Avant la pandémie, 11,4 % de la population de la région vivait dans une pauvreté extrême, un chiffre qui atteignait 13,1 % dans le cas des enfants et des adolescents. En 2021, cet écart s’est considérablement creusé. En outre, la pandémie a aggravé les inégalités en matière de protection sociale et réduit les investissements dans les politiques sociales en faveur des enfants, augmentant ainsi les risques de transmission intergénérationnelle de la pauvreté. D’ici 2023, 29 % de la population d’Amérique latine et des Caraïbes vivra dans la pauvreté, une proportion qui s’élève à 42,5 % si l’on ne prend en compte que les enfants et les adolescents. En matière de violence, l'Unicef ​​estime que le taux régional d'homicides d'enfants et d'adolescents (12,6 pour 100 000) est quatre fois supérieur à la moyenne mondiale (3 pour 100 000).

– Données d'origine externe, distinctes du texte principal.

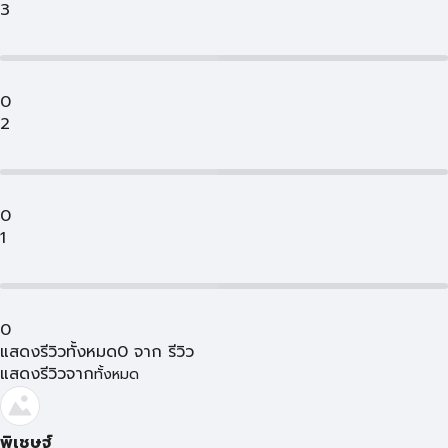
3
0
2
0
1
0
แสดงรีวิวทั้งหมด
0
จาก
รีวิว
แสดงรีวิวจาก
ทั้งหมด
พิเชษฐ์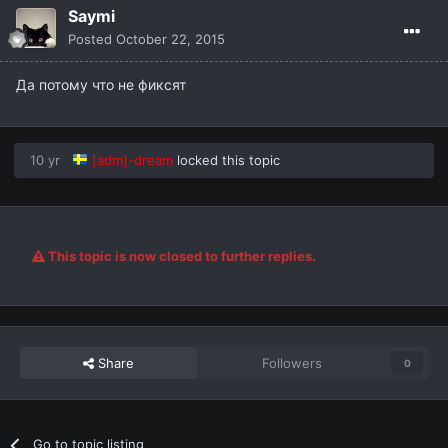
Saymi
Posted
October 22, 2015
Да потому что не фиксят
10 yr
[adm]-dream
locked this topic
This topic is now closed to further replies.
Share
Followers
0
Go to topic listing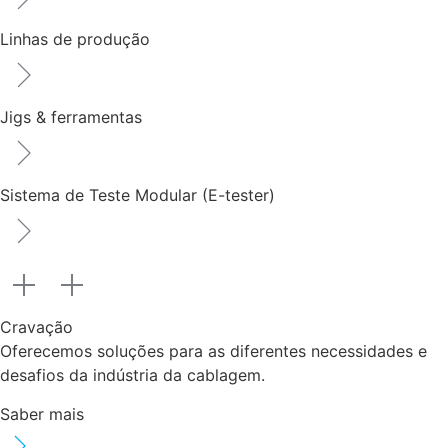
Linhas de produção
Jigs & ferramentas
Sistema de Teste Modular (E-tester)
Cravação
Oferecemos soluções para as diferentes necessidades e
desafios da indústria da cablagem.
Saber mais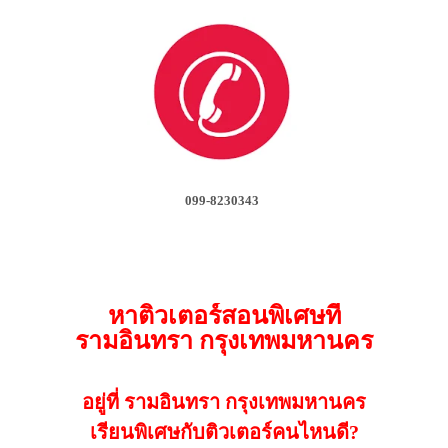
099-8230343
หาติวเตอร์สอนพิเศษที่
รามอินทรา กรุงเทพมหานคร
อยู่ที่ รามอินทรา กรุงเทพมหานคร
เรียนพิเศษกับติวเตอร์คนไหนดี?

Tous ces facteurs ont un impact permanent sur les garçons et les filles d’Amérique latine et génèrent des souffrances sociales qui constitueront un fardeau pour l’avenir de la région. Mais tout n’est pas perdu. Des recherches récentes (Hillis, 2010, Bethell, 2019, Lieberman, 2015) montrent que, de la même manière que les expériences négatives de l'enfance génèrent des effets durables, les expériences de soin et de tendresse ont également un effet tout au long de la vie. Ces expériences de sauvetage, telles que le soutien et les soins familiaux, la sécurité, la prévisibilité des routines, le plaisir du jeu et de l'école, l'ouverture émotionnelle, entre autres, ont des effets sur la prévention des grossesses chez les adolescentes, contre les risques psychosociaux, les problèmes familiaux, les problèmes de travail et problèmes de santé, notamment de santé mentale.

En ce sens, la CAF – banque de développement d’Amérique Latine et des Caraïbes promeut un investissement global dans la petite enfance basé sur des soins affectueux. L'engagement en faveur de la petite enfance est un engagement de resignification, de tendresse et de nouvelles opportunités pour les garçons et les filles latino-américains.